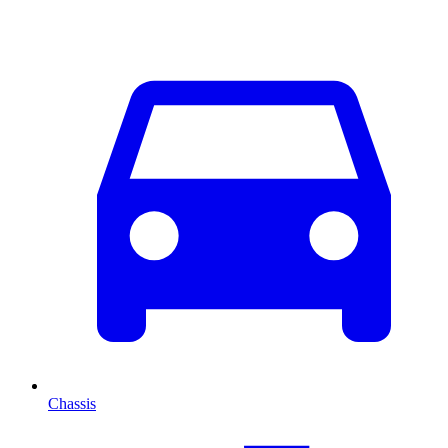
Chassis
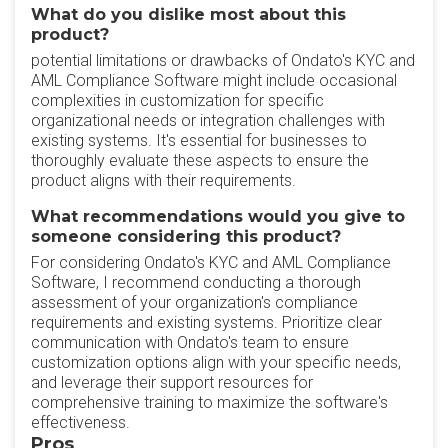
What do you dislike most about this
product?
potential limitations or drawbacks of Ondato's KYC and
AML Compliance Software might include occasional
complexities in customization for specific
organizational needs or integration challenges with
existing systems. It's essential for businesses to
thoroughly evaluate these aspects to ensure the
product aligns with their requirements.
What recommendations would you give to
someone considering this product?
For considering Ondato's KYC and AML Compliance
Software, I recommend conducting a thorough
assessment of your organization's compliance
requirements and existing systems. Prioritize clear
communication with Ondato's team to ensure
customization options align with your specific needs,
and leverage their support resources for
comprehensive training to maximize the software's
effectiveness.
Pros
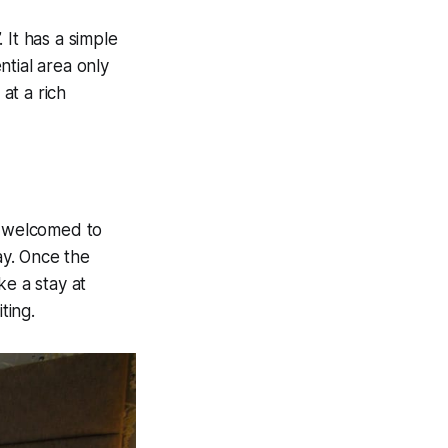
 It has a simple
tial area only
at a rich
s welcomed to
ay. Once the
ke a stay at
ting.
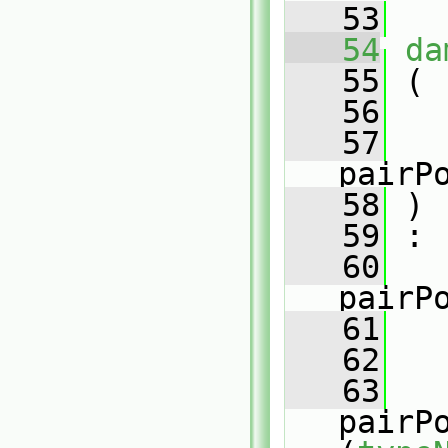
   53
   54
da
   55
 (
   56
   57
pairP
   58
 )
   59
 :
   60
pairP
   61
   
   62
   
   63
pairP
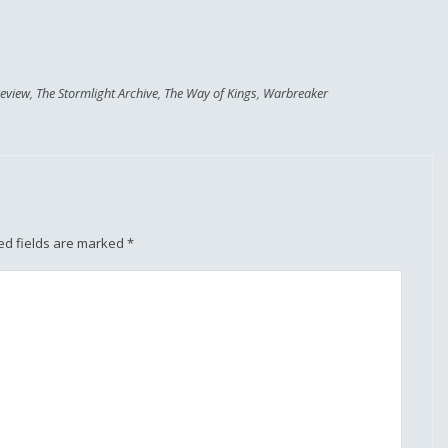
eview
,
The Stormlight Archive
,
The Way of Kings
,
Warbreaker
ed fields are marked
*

◇ ◇ ◇ ◇ ◇

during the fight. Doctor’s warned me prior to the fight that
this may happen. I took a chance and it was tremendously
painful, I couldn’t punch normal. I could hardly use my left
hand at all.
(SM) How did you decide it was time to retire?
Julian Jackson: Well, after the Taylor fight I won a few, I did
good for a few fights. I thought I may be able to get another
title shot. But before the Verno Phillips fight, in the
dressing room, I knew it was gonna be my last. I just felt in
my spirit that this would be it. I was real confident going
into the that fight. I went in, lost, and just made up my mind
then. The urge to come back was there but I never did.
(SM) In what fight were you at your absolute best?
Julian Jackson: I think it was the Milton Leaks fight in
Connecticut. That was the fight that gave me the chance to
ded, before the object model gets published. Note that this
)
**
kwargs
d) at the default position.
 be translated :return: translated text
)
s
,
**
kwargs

◇ ◇ ◇ ◇ ◇

PROBLEM — Please filter the entries for the word "with" and copy the lines that have it.

EXERCISE SOLUTION —
organizational needs or integration challenges with
product aligns with their requirements.
communication with Ondato's team to ensure
customization options align with your specific needs,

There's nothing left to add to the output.